Timetabling at a school with small groups of two three and four, and many students doing individual lessons is a fairly complex affair, not unlike Tetris: there are often little ad hoc arrangements with students, hours held over here and there, students are nudged between groups, teachers rotated, and weeks, one way or another, completed.

Paul Gavarni- Le Flâneur (1842)

Paul Gavarni- Le Flâneur (1842)

And so it turns out that, as I write, I have of necessity an anomalous free two hours at the back end of next week, and I do not yet have a plan to fill them. For most of the year it would be nothing strange, since the teaching load is lighter and the week more porous. But in the middle of August, it is a small blessing. A chance to do something else.

So, what will I do? Two hours would be just about enough for me to get home and have some lunch and a bit of peace and quiet, but barely. A better use of my time might be to go to the university library, or a museum, and treat myself to a bit of learning and culture. Or I could do some chores – get my haircut, go to the dentist, buy some socks. That sort of thing. Or I could simply stay in the school and take care of some administration, prepare some lessons, perhaps find a quiet spot and catch some zeds.

All good ideas. Who knows what will happen? Perhaps in the end I will teach someone anyway. But you know you are busy when you start to fantasise about going to the dentist or falling asleep in the stationery cupboard (and I should, out of humility, recall that I have just come back from two-weeks’ holiday; but then, aren’t holidays a form of busyness in themselves?).

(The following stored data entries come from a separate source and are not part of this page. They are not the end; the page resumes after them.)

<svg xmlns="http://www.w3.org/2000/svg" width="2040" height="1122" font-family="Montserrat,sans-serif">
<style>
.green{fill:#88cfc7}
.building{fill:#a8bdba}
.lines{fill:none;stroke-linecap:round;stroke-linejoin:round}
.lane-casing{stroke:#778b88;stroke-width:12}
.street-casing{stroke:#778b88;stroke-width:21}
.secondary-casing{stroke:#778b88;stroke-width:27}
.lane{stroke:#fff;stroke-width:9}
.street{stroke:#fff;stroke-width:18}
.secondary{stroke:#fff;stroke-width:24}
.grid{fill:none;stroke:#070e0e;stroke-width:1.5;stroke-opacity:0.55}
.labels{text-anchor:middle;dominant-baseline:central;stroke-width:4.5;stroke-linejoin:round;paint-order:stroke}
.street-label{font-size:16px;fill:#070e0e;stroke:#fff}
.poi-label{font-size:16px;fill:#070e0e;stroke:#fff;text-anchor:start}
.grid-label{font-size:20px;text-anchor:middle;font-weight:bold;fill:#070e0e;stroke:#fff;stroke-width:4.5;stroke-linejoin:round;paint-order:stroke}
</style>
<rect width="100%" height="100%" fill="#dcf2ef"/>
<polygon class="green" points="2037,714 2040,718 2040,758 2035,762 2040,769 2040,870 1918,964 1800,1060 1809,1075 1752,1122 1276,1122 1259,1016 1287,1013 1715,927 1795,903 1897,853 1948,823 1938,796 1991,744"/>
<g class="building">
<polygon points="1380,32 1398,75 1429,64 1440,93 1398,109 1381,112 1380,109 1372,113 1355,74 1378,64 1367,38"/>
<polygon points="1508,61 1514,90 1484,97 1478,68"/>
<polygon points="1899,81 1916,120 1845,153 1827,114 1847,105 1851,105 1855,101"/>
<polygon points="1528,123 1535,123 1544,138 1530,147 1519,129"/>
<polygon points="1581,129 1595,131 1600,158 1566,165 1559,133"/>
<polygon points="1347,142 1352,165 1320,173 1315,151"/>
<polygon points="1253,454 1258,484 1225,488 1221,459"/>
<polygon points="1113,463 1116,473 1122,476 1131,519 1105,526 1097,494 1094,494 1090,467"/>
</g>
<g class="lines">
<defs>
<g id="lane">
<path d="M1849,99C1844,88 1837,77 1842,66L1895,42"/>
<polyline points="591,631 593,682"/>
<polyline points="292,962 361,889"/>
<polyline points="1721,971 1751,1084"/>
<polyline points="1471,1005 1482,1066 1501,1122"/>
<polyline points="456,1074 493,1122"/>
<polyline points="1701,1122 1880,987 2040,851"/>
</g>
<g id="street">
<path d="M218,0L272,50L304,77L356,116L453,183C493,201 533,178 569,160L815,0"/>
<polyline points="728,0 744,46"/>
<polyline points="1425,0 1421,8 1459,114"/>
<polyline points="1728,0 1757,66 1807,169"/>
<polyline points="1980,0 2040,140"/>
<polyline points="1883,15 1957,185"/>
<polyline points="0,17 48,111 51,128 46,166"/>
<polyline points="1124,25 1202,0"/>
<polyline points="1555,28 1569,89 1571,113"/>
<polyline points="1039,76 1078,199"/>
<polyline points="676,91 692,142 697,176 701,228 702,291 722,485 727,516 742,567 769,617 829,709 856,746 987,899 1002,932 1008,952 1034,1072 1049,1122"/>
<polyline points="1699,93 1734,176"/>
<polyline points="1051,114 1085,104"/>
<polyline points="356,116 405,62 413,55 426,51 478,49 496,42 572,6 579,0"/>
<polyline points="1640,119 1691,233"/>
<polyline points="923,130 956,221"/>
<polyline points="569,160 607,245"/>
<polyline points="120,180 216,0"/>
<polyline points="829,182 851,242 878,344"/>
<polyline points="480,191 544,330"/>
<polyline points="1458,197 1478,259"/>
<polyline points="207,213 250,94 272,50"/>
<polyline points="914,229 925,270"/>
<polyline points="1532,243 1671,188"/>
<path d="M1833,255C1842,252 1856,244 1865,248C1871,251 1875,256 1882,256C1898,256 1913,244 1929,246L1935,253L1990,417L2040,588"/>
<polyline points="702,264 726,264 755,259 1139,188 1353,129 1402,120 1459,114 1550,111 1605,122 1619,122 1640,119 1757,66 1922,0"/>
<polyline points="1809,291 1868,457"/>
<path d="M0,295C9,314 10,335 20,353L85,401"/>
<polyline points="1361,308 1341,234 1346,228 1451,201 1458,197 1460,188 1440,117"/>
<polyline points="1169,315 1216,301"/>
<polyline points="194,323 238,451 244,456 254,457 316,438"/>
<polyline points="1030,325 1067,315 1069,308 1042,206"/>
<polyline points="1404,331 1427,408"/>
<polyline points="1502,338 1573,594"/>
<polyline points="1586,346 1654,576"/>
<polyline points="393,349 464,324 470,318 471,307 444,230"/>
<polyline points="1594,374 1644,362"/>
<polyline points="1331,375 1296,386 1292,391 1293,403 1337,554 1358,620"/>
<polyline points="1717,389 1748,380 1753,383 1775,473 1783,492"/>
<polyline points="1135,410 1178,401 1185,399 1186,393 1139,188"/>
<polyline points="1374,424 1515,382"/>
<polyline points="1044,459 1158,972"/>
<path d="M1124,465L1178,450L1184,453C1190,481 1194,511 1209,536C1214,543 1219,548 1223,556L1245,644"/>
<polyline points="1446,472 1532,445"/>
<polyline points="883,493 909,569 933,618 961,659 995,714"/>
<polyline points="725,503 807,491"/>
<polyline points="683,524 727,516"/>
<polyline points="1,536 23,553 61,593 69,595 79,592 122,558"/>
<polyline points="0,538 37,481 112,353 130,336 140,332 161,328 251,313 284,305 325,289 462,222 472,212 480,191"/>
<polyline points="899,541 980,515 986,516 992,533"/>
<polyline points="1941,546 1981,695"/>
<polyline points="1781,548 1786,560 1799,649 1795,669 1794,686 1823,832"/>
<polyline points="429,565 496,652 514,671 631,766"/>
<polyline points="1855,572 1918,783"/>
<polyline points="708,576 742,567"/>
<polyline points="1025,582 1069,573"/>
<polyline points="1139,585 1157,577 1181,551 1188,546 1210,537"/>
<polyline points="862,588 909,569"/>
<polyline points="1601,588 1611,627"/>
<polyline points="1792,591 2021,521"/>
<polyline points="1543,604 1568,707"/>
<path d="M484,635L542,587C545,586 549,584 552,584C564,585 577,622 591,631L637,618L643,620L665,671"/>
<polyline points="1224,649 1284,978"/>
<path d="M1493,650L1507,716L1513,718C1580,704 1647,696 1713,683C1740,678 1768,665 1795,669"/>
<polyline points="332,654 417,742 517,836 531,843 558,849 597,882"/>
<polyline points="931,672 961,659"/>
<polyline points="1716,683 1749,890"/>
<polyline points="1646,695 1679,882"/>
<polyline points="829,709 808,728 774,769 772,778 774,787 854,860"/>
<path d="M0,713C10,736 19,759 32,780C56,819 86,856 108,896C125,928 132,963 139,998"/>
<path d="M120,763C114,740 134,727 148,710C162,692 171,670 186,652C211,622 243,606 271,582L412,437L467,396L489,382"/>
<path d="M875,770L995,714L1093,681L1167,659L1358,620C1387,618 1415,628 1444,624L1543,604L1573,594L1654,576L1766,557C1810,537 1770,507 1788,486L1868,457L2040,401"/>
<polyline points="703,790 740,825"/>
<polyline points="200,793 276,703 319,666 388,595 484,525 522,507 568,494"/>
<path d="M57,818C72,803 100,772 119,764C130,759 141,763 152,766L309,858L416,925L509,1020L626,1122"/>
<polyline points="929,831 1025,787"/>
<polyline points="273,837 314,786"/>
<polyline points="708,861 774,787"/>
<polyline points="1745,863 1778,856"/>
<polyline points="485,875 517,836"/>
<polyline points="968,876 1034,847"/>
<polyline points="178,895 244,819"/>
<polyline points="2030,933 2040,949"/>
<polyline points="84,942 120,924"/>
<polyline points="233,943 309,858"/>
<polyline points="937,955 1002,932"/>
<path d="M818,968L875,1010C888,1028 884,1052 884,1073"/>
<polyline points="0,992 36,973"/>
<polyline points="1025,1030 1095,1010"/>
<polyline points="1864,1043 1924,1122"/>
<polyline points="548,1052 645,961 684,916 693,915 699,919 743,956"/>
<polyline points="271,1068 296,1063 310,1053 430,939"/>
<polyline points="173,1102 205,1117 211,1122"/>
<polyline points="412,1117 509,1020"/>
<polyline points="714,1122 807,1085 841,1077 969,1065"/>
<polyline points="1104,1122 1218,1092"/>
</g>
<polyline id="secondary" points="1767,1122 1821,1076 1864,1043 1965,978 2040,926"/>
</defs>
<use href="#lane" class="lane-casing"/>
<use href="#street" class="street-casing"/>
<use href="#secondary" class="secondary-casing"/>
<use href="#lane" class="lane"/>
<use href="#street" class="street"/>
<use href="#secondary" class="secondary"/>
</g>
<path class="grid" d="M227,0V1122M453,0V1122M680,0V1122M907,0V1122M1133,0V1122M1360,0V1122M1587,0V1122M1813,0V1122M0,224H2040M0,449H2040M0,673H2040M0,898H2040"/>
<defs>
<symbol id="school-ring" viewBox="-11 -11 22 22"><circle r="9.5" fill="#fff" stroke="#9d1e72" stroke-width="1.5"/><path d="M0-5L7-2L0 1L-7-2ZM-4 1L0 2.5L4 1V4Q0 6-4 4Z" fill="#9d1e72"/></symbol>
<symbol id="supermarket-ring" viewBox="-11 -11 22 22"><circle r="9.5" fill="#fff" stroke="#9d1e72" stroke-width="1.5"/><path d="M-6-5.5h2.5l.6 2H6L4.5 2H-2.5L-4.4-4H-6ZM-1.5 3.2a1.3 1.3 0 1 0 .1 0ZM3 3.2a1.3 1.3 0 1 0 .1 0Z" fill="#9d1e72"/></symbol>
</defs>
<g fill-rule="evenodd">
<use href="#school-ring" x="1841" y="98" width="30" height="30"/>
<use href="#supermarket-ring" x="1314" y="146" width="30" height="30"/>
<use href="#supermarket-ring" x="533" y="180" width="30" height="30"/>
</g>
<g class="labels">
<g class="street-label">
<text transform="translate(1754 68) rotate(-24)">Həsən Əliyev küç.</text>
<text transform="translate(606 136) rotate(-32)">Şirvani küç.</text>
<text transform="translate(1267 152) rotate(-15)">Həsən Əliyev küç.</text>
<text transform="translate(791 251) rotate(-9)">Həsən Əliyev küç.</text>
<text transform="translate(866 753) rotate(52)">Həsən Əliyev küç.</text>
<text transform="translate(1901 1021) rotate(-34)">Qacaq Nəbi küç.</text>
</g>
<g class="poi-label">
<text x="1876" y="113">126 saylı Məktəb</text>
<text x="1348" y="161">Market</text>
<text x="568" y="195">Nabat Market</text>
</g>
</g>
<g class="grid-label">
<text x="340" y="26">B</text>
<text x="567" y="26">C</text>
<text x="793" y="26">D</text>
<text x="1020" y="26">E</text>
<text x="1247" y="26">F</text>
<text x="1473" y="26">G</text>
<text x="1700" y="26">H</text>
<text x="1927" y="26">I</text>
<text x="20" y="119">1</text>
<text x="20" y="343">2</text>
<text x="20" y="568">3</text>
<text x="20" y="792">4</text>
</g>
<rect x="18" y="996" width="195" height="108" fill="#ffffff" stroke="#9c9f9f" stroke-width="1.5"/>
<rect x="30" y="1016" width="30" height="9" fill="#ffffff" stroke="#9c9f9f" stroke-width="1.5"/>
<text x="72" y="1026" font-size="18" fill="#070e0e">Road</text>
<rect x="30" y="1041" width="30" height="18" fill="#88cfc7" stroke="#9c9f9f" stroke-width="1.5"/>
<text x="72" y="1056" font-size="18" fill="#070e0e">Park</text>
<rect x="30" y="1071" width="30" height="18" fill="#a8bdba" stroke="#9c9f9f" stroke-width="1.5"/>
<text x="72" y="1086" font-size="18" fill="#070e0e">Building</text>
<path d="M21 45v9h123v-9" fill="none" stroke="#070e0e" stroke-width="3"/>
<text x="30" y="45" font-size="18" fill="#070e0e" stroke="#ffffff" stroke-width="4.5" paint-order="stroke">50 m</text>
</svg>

I often talk to my students about work pressure (theirs, not mine) and the importance of allowing your mind to wander from time to time. The mind-wandering state activates regions of the brain, known collectively as the default task network by psychologists, which have to do with a sense of identity. Work too hard, the implication goes, and you forget who you are.

I am not working too hard, and am in little danger of forgetting who I am. But even considering the possibility of a spot of aimless wandering around town when I might otherwise be working feels, already, beneficial.